Last month, I quizzed my
Galva Beta reader about age. I showed her a newspaper clipping about a
101-year-old man who still went in to work a few days every week.
She had seen it.
I mentioned the centenarian I
saw on a late night TV show. The lady was thin, frail looking, but was cracking
jokes and holding her own.
She hadn’t seen that.
She also hadn’t heard of the
Delany sisters. Bessie Delany lived to 104 and her sister Sadie to 109. Their
book, Having Our Say: The Delany Sisters’
First 100 Years, was a best seller in the 90s.
She did know of a Galva woman
who made it 103 and about the other lady who escaped from a Galva senior
center. It wasn’t much of an escape; she wanted lunch in Bishop Hill, so she
got into a car and drove away. Not sure whose car it was, but it certainly
shocked the staff and some relatives. She got her lunch and a chauffeured ride
back to Galva.
My point: out there in the
mass of humanity are folks called super agers. They are oldsters who have
lively brains for their age. They are mobile, intelligent, and interesting.
I have to believe in them, because
I used one to get my story going. I named her Pearl Mabel after my grandmother.

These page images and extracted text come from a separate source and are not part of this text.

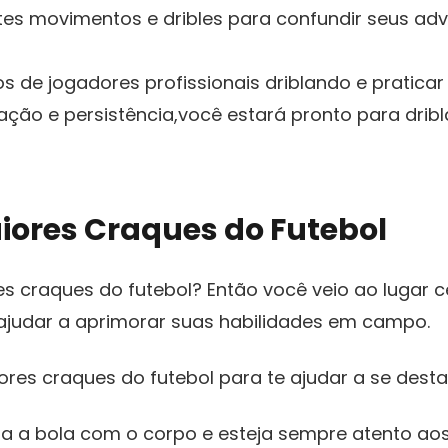
es movimentos e dribles para confundir ‍seus adv
deos de jogadores profissionais driblando e pratic
ação e persistência,você ⁢estará pronto ⁤para dr
iores‌ Craques⁤ do Futebol
s craques do futebol? Então ‌você veio ao ‌lugar 
 ajudar a aprimorar suas habilidades em ⁢campo.
es craques do futebol para te ajudar ⁤a se destac
eja a bola com‌ o corpo e esteja sempre atento a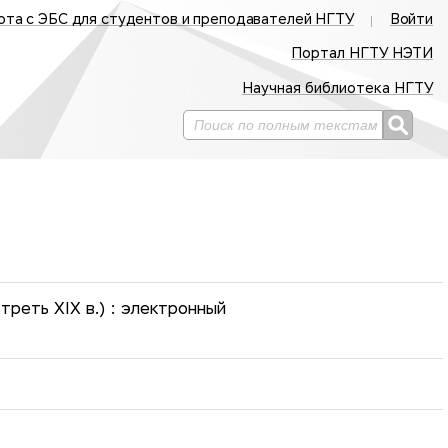
ота с ЭБС для студентов и преподавателей НГТУ
Войти
Портал НГТУ НЭТИ
Научная библиотека НГТУ
треть XIX в.) : электронный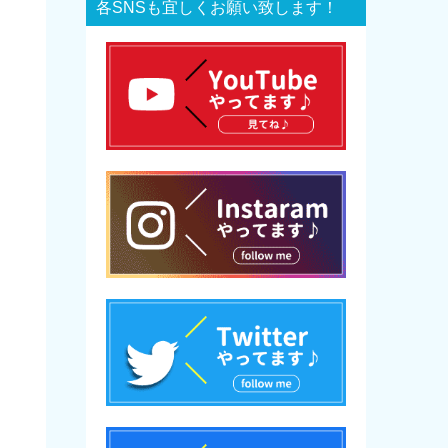
各SNSも宜しくお願い致します！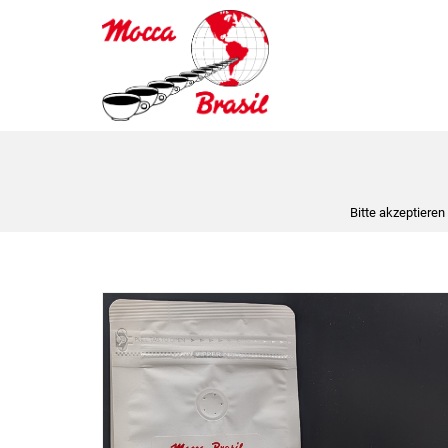
Bitte akzeptieren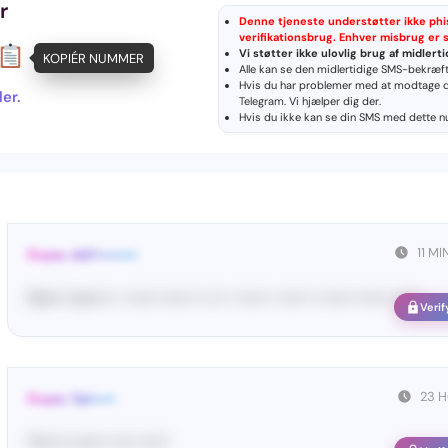
r
Denne tjeneste understøtter ikke phis
verifikationsbrug. Enhver misbrug er 
Vi støtter ikke ulovlig brug af midlert
KOPIÉR NUMMER
Alle kan se den midlertidige SMS-bekræfte
Hvis du har problemer med at modtage d
er.
Telegram
. Vi hjælper dig der.
Hvis du ikke kan se din SMS med dette 
11 M
From: 447••••••••
Ma•••• ka••••• • •••••• •••••• •• ••• • •••••• • ••••• •• •••••• •••••• ••••••
Verif
23 
From: Tel•••••
Te••••• co••• ••••• ••••••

Originally, I dreamed up this
character in desperation. I was barely into the first couple of chapters of my
book when I started to get too tired and too confused with trying to describe
how someone’s great-great-great-grandfather interacted with someone else’s
great-great-great-grandfather. I probably could have found other ways of coping
with this problem, other writers certainly had, but I settled on my super ager
to span the gap in time and never looked back.